WHAT IS ASKED:
Can you transcribe every record below exactly as it appears?

[Saved data entries]
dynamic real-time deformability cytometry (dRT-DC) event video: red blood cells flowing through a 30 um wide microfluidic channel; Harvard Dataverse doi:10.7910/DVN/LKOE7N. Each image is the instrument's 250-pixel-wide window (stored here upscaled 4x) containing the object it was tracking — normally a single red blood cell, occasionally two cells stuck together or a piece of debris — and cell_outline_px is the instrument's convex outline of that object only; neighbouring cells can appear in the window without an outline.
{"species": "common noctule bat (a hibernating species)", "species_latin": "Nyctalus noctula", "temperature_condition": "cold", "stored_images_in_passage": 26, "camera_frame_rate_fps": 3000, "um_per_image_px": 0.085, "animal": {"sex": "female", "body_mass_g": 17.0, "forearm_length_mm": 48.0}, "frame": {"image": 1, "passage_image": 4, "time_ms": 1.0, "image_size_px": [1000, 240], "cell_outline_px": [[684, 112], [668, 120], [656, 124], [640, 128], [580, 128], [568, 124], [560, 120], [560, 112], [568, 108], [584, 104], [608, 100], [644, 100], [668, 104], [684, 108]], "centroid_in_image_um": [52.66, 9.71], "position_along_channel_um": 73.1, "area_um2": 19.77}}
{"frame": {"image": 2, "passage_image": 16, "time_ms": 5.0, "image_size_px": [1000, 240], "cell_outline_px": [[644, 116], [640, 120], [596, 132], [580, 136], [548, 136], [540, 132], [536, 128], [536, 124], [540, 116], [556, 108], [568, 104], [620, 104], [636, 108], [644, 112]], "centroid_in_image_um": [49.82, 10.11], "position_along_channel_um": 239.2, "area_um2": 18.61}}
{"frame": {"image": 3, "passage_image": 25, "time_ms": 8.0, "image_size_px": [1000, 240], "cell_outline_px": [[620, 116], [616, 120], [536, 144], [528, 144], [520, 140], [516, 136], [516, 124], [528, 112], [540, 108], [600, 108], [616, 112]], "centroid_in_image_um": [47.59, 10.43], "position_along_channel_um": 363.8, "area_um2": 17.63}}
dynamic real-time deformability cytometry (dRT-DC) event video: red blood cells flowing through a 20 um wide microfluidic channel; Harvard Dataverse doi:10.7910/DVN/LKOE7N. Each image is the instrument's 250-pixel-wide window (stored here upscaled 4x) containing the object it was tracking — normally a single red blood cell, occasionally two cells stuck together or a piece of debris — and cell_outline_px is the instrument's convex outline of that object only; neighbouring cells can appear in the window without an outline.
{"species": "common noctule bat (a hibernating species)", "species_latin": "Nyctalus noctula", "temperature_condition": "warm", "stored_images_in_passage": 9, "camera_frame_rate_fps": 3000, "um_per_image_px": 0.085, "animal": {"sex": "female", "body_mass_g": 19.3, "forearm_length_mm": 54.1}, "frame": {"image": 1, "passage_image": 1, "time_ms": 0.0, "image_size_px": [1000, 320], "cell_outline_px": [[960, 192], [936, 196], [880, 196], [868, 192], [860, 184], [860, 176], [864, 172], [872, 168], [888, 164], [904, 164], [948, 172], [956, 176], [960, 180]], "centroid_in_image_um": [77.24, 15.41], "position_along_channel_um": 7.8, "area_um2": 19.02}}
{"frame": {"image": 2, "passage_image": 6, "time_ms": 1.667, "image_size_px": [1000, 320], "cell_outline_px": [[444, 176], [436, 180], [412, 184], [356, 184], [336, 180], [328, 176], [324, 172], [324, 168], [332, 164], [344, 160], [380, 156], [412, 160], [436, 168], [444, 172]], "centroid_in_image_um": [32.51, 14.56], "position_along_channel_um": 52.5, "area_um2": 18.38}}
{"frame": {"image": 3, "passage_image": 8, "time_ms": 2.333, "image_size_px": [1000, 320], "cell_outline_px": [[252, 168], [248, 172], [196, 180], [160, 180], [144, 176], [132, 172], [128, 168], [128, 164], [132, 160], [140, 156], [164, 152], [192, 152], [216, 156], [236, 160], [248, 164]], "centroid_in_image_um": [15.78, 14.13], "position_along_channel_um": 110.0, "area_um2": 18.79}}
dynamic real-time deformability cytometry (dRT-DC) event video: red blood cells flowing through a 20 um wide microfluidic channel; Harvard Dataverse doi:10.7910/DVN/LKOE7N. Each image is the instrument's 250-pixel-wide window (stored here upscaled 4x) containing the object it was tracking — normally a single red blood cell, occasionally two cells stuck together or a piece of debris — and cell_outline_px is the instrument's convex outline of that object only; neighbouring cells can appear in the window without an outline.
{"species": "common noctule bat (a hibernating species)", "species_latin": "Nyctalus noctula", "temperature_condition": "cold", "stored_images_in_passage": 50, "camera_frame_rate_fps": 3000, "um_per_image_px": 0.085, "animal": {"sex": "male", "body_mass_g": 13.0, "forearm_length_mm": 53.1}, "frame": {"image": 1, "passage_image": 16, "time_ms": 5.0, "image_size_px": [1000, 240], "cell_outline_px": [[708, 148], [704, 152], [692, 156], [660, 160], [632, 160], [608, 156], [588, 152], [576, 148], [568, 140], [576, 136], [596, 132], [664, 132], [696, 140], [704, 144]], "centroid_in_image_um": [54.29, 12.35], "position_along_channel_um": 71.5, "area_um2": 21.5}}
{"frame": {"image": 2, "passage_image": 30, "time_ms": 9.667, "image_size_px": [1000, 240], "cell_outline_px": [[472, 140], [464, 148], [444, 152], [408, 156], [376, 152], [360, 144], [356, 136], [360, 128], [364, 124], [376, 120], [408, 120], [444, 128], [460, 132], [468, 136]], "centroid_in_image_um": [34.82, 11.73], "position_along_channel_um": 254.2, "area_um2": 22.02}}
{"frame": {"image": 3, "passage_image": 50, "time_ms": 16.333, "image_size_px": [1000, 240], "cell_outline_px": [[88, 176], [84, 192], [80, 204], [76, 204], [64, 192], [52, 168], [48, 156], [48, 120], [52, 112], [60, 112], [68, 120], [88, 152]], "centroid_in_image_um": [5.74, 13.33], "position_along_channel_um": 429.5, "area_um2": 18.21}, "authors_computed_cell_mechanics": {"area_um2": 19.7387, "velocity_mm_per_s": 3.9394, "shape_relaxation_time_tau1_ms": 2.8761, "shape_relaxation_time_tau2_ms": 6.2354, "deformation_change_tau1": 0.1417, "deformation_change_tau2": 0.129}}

REPLY TO THE TASK:
dynamic real-time deformability cytometry (dRT-DC) event video: red blood cells flowing through a 30 um wide microfluidic channel; Harvard Dataverse doi:10.7910/DVN/LKOE7N. Each image is the instrument's 250-pixel-wide window (stored here upscaled 4x) containing the object it was tracking — normally a single red blood cell, occasionally two cells stuck together or a piece of debris — and cell_outline_px is the instrument's convex outline of that object only; neighbouring cells can appear in the window without an outline.
{"species": "common noctule bat (a hibernating species)", "species_latin": "Nyctalus noctula", "temperature_condition": "cold", "stored_images_in_passage": 26, "camera_frame_rate_fps": 3000, "um_per_image_px": 0.085, "animal": {"sex": "female", "body_mass_g": 17.0, "forearm_length_mm": 48.0}, "frame": {"image": 1, "passage_image": 4, "time_ms": 1.0, "image_size_px": [1000, 240], "cell_outline_px": [[684, 112], [668, 120], [656, 124], [640, 128], [580, 128], [568, 124], [560, 120], [560, 112], [568, 108], [584, 104], [608, 100], [644, 100], [668, 104], [684, 108]], "centroid_in_image_um": [52.66, 9.71], "position_along_channel_um": 73.1, "area_um2": 19.77}}
{"frame": {"image": 2, "passage_image": 16, "time_ms": 5.0, "image_size_px": [1000, 240], "cell_outline_px": [[644, 116], [640, 120], [596, 132], [580, 136], [548, 136], [540, 132], [536, 128], [536, 124], [540, 116], [556, 108], [568, 104], [620, 104], [636, 108], [644, 112]], "centroid_in_image_um": [49.82, 10.11], "position_along_channel_um": 239.2, "area_um2": 18.61}}
{"frame": {"image": 3, "passage_image": 25, "time_ms": 8.0, "image_size_px": [1000, 240], "cell_outline_px": [[620, 116], [616, 120], [536, 144], [528, 144], [520, 140], [516, 136], [516, 124], [528, 112], [540, 108], [600, 108], [616, 112]], "centroid_in_image_um": [47.59, 10.43], "position_along_channel_um": 363.8, "area_um2": 17.63}}
dynamic real-time deformability cytometry (dRT-DC) event video: red blood cells flowing through a 20 um wide microfluidic channel; Harvard Dataverse doi:10.7910/DVN/LKOE7N. Each image is the instrument's 250-pixel-wide window (stored here upscaled 4x) containing the object it was tracking — normally a single red blood cell, occasionally two cells stuck together or a piece of debris — and cell_outline_px is the instrument's convex outline of that object only; neighbouring cells can appear in the window without an outline.
{"species": "common noctule bat (a hibernating species)", "species_latin": "Nyctalus noctula", "temperature_condition": "warm", "stored_images_in_passage": 9, "camera_frame_rate_fps": 3000, "um_per_image_px": 0.085, "animal": {"sex": "female", "body_mass_g": 19.3, "forearm_length_mm": 54.1}, "frame": {"image": 1, "passage_image": 1, "time_ms": 0.0, "image_size_px": [1000, 320], "cell_outline_px": [[960, 192], [936, 196], [880, 196], [868, 192], [860, 184], [860, 176], [864, 172], [872, 168], [888, 164], [904, 164], [948, 172], [956, 176], [960, 180]], "centroid_in_image_um": [77.24, 15.41], "position_along_channel_um": 7.8, "area_um2": 19.02}}
{"frame": {"image": 2, "passage_image": 6, "time_ms": 1.667, "image_size_px": [1000, 320], "cell_outline_px": [[444, 176], [436, 180], [412, 184], [356, 184], [336, 180], [328, 176], [324, 172], [324, 168], [332, 164], [344, 160], [380, 156], [412, 160], [436, 168], [444, 172]], "centroid_in_image_um": [32.51, 14.56], "position_along_channel_um": 52.5, "area_um2": 18.38}}
{"frame": {"image": 3, "passage_image": 8, "time_ms": 2.333, "image_size_px": [1000, 320], "cell_outline_px": [[252, 168], [248, 172], [196, 180], [160, 180], [144, 176], [132, 172], [128, 168], [128, 164], [132, 160], [140, 156], [164, 152], [192, 152], [216, 156], [236, 160], [248, 164]], "centroid_in_image_um": [15.78, 14.13], "position_along_channel_um": 110.0, "area_um2": 18.79}}
dynamic real-time deformability cytometry (dRT-DC) event video: red blood cells flowing through a 20 um wide microfluidic channel; Harvard Dataverse doi:10.7910/DVN/LKOE7N. Each image is the instrument's 250-pixel-wide window (stored here upscaled 4x) containing the object it was tracking — normally a single red blood cell, occasionally two cells stuck together or a piece of debris — and cell_outline_px is the instrument's convex outline of that object only; neighbouring cells can appear in the window without an outline.
{"species": "common noctule bat (a hibernating species)", "species_latin": "Nyctalus noctula", "temperature_condition": "cold", "stored_images_in_passage": 50, "camera_frame_rate_fps": 3000, "um_per_image_px": 0.085, "animal": {"sex": "male", "body_mass_g": 13.0, "forearm_length_mm": 53.1}, "frame": {"image": 1, "passage_image": 16, "time_ms": 5.0, "image_size_px": [1000, 240], "cell_outline_px": [[708, 148], [704, 152], [692, 156], [660, 160], [632, 160], [608, 156], [588, 152], [576, 148], [568, 140], [576, 136], [596, 132], [664, 132], [696, 140], [704, 144]], "centroid_in_image_um": [54.29, 12.35], "position_along_channel_um": 71.5, "area_um2": 21.5}}
{"frame": {"image": 2, "passage_image": 30, "time_ms": 9.667, "image_size_px": [1000, 240], "cell_outline_px": [[472, 140], [464, 148], [444, 152], [408, 156], [376, 152], [360, 144], [356, 136], [360, 128], [364, 124], [376, 120], [408, 120], [444, 128], [460, 132], [468, 136]], "centroid_in_image_um": [34.82, 11.73], "position_along_channel_um": 254.2, "area_um2": 22.02}}
{"frame": {"image": 3, "passage_image": 50, "time_ms": 16.333, "image_size_px": [1000, 240], "cell_outline_px": [[88, 176], [84, 192], [80, 204], [76, 204], [64, 192], [52, 168], [48, 156], [48, 120], [52, 112], [60, 112], [68, 120], [88, 152]], "centroid_in_image_um": [5.74, 13.33], "position_along_channel_um": 429.5, "area_um2": 18.21}, "authors_computed_cell_mechanics": {"area_um2": 19.7387, "velocity_mm_per_s": 3.9394, "shape_relaxation_time_tau1_ms": 2.8761, "shape_relaxation_time_tau2_ms": 6.2354, "deformation_change_tau1": 0.1417, "deformation_change_tau2": 0.129}}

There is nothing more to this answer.